(Web page revision data)
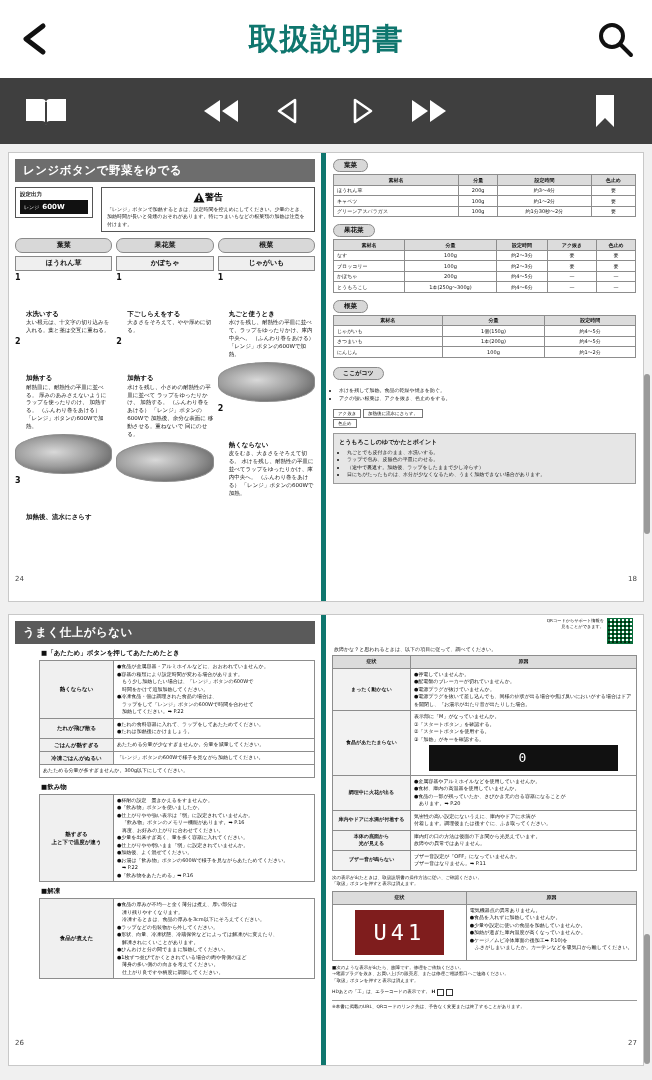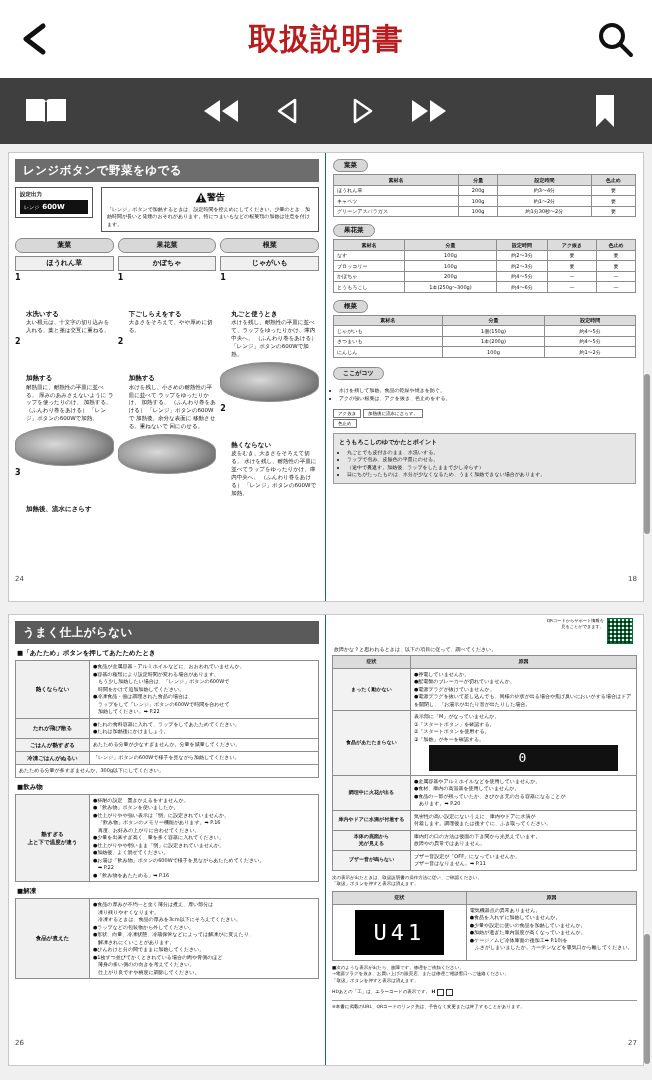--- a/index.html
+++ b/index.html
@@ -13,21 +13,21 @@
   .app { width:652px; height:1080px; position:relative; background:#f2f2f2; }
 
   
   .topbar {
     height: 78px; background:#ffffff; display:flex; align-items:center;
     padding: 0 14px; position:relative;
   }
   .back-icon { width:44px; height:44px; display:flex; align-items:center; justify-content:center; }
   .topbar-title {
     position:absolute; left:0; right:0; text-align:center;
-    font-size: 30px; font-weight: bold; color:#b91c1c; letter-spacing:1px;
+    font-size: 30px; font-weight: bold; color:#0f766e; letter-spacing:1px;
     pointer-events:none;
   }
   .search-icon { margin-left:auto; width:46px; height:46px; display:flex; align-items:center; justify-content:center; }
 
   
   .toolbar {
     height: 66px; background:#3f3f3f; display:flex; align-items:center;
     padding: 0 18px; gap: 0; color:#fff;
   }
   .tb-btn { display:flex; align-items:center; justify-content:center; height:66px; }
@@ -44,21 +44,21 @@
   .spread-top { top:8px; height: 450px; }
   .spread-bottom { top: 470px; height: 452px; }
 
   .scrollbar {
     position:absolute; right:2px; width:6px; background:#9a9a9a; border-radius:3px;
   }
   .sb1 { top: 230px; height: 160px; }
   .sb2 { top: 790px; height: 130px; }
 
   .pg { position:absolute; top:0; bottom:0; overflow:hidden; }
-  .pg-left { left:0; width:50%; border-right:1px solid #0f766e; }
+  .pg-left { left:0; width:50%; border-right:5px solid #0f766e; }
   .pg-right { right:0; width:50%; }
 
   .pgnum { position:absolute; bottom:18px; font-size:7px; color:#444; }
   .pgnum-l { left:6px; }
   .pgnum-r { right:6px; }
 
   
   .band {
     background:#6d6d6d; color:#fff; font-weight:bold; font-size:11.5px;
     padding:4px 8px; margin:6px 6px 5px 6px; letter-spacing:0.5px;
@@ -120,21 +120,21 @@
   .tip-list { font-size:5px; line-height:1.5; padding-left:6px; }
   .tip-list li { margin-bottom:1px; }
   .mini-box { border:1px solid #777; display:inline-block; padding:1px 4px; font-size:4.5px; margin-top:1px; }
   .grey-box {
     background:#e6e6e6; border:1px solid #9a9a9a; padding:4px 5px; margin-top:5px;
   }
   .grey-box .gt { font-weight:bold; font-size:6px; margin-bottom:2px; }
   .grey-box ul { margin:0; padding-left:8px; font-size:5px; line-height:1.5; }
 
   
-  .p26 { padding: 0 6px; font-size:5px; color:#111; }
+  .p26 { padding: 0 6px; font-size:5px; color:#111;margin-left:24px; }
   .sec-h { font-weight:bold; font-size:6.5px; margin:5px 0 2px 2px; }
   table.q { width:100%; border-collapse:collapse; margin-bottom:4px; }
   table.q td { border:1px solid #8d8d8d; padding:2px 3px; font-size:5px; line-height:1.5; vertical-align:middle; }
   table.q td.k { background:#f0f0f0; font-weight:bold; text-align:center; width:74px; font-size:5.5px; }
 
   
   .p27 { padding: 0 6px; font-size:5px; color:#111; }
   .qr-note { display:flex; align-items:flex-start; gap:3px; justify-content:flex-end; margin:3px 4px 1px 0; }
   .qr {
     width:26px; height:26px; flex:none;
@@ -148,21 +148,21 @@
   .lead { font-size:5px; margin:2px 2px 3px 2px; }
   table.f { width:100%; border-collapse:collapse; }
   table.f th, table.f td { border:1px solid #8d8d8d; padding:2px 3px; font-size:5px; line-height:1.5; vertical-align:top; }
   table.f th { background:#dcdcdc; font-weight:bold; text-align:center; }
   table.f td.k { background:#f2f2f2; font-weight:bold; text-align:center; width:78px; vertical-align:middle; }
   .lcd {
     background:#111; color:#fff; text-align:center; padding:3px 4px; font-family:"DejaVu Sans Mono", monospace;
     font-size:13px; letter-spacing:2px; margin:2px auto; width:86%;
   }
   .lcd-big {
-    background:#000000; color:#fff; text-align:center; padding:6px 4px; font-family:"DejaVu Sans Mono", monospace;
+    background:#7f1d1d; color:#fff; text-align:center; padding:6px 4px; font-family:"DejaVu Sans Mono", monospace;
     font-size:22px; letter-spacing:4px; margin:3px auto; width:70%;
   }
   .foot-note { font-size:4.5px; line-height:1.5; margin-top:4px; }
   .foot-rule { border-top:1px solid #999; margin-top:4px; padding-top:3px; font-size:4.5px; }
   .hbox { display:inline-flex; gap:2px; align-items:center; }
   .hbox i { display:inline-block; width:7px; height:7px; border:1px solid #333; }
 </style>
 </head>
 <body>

● The problem: Set down precisely the lines above between the line holding "width:652px; height:1080px; position:relative;" and the line holding "font-weight:bold; font-size:6px; margin-bottom:2px;", inclusive, and nothing beyond them.

● Expected answer:
   .app { width:652px; height:1080px; position:relative; background:#f2f2f2; }
 
   
   .topbar {
     height: 78px; background:#ffffff; display:flex; align-items:center;
     padding: 0 14px; position:relative;
   }
   .back-icon { width:44px; height:44px; display:flex; align-items:center; justify-content:center; }
   .topbar-title {
     position:absolute; left:0; right:0; text-align:center;
-    font-size: 30px; font-weight: bold; color:#b91c1c; letter-spacing:1px;
+    font-size: 30px; font-weight: bold; color:#0f766e; letter-spacing:1px;
     pointer-events:none;
   }
   .search-icon { margin-left:auto; width:46px; height:46px; display:flex; align-items:center; justify-content:center; }
 
   
   .toolbar {
     height: 66px; background:#3f3f3f; display:flex; align-items:center;
     padding: 0 18px; gap: 0; color:#fff;
   }
   .tb-btn { display:flex; align-items:center; justify-content:center; height:66px; }
@@ -44,21 +44,21 @@
   .spread-top { top:8px; height: 450px; }
   .spread-bottom { top: 470px; height: 452px; }
 
   .scrollbar {
     position:absolute; right:2px; width:6px; background:#9a9a9a; border-radius:3px;
   }
   .sb1 { top: 230px; height: 160px; }
   .sb2 { top: 790px; height: 130px; }
 
   .pg { position:absolute; top:0; bottom:0; overflow:hidden; }
-  .pg-left { left:0; width:50%; border-right:1px solid #0f766e; }
+  .pg-left { left:0; width:50%; border-right:5px solid #0f766e; }
   .pg-right { right:0; width:50%; }
 
   .pgnum { position:absolute; bottom:18px; font-size:7px; color:#444; }
   .pgnum-l { left:6px; }
   .pgnum-r { right:6px; }
 
   
   .band {
     background:#6d6d6d; color:#fff; font-weight:bold; font-size:11.5px;
     padding:4px 8px; margin:6px 6px 5px 6px; letter-spacing:0.5px;
@@ -120,21 +120,21 @@
   .tip-list { font-size:5px; line-height:1.5; padding-left:6px; }
   .tip-list li { margin-bottom:1px; }
   .mini-box { border:1px solid #777; display:inline-block; padding:1px 4px; font-size:4.5px; margin-top:1px; }
   .grey-box {
     background:#e6e6e6; border:1px solid #9a9a9a; padding:4px 5px; margin-top:5px;
   }
   .grey-box .gt { font-weight:bold; font-size:6px; margin-bottom:2px; }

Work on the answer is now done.